Poland’s constitution today explicitly cites the unifying notion of the rights of the individual and emphasizes human commonalties. The constitutional preamble expresses the noblest desire “to guarantee the rights of the citizens for all time“ and reflects on its troubled past, stating, “Mindful of the bitter experiences of the times when fundamental freedoms and human rights were violated in our Homeland.” The current constitution places Poland back in the legal traditions of other European countries as part of a wider European framework of individual freedoms. It has much in common with EU law and culture, which places the human individual at the center of its vision.
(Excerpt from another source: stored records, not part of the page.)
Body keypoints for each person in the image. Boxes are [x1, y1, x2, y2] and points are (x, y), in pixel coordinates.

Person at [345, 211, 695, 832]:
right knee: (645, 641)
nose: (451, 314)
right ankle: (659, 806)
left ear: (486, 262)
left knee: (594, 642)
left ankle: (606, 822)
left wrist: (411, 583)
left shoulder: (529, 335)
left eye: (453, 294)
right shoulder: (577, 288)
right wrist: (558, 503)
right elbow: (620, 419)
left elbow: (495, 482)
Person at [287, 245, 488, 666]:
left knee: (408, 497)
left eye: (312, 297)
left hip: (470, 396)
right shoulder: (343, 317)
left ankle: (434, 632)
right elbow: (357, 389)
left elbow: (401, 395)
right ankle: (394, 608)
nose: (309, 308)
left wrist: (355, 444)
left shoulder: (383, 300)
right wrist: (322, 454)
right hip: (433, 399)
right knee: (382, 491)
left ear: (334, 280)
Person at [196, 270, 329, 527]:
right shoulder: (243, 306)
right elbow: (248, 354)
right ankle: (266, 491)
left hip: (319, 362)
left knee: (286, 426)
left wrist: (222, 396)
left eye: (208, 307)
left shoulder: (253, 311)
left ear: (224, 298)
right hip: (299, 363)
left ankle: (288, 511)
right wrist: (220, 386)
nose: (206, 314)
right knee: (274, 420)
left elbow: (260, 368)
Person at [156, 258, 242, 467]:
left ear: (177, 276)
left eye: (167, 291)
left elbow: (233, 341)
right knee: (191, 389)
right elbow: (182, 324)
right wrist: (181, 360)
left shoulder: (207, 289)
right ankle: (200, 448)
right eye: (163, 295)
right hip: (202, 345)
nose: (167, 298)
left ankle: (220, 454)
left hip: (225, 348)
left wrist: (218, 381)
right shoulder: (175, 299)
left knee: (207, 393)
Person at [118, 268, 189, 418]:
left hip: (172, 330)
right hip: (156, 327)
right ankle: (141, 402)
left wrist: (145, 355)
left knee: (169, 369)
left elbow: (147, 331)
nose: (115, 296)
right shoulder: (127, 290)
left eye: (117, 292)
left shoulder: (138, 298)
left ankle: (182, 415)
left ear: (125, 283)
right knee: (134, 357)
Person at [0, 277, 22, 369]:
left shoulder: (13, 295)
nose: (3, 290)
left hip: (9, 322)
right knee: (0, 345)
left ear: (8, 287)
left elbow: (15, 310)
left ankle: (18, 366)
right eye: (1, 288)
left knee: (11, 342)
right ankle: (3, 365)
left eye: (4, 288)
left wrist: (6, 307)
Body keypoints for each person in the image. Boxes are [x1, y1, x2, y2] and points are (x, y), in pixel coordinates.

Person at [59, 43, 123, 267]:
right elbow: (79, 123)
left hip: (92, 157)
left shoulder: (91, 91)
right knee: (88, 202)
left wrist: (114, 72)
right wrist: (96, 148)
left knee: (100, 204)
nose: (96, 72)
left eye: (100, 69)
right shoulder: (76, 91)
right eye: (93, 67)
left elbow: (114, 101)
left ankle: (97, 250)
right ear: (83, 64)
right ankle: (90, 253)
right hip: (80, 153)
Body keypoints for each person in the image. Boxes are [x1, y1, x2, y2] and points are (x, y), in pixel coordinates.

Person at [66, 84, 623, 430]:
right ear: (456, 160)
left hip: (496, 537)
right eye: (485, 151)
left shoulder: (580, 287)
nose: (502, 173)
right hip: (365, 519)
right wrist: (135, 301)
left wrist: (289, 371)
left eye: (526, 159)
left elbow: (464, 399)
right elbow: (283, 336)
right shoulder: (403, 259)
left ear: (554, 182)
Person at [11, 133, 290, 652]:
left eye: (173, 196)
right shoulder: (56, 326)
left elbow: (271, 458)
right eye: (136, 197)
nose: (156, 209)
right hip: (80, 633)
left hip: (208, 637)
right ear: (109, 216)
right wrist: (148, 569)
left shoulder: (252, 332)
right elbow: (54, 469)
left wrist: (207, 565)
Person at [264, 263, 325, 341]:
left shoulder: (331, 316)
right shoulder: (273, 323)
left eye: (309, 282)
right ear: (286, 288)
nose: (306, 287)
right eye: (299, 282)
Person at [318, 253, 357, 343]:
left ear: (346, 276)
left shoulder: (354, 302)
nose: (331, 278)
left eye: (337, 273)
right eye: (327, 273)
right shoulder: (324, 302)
Ironically, it is the Polish government today that aims at doing away with the principles of its own democratic constitution and its rich democratic history. The present government’s positions are in complete opposition to the constitutional narrative. Prior to the current regime, a landmark judgement (K32/09) in 2010 of Poland’s Constitutional Tribunal did not consider EU membership a loss of national sovereignty but rather a testimony to that very principle, expressing the Polish Republic’s ability to act as a sovereign state, choosing its own international commitments. It is the Polish people, as part of a wider European understanding, that exercise their sovereignty when delegating competences to the Union. Polish does not exclude European. It is a complementary relationship that constitutes a rebuttal to the recent actions of the governing PiS/Law and Justice Party and the jurisprudence of its biased Polish Constitutional Tribunal.
For the upcoming elections, the opposition parties Civic Coalition (KO), Polish People’s Party (PSL), the Left (Lewica), and Polska 2050 (P2050) have formed an electoral alliance. The latest opinion polls show a very tight election. Poland’s proponents of democracy, the rule of law, civil rights and gender equality hope to partner with the EU to protect the country’s democratic system. If the opposition prevails, Poland’s anti-democratic judicial reforms might be depicted, in the words of constitutional scholars Miroslaw and Katarzyna Granat, as a temporary period of “constitutional violence” in the grand scheme of a republican history, where the previous Communist authoritarians and the current rightwing regime represent historical interludes.
Under the helpful guidelines and watchful oversight of EU laws, institutions and procedures, the hope is that the fostering of civil society and individual agency will create the deliberative openings and political spaces needed as part of Poland’s transition to the core principles of democratic government.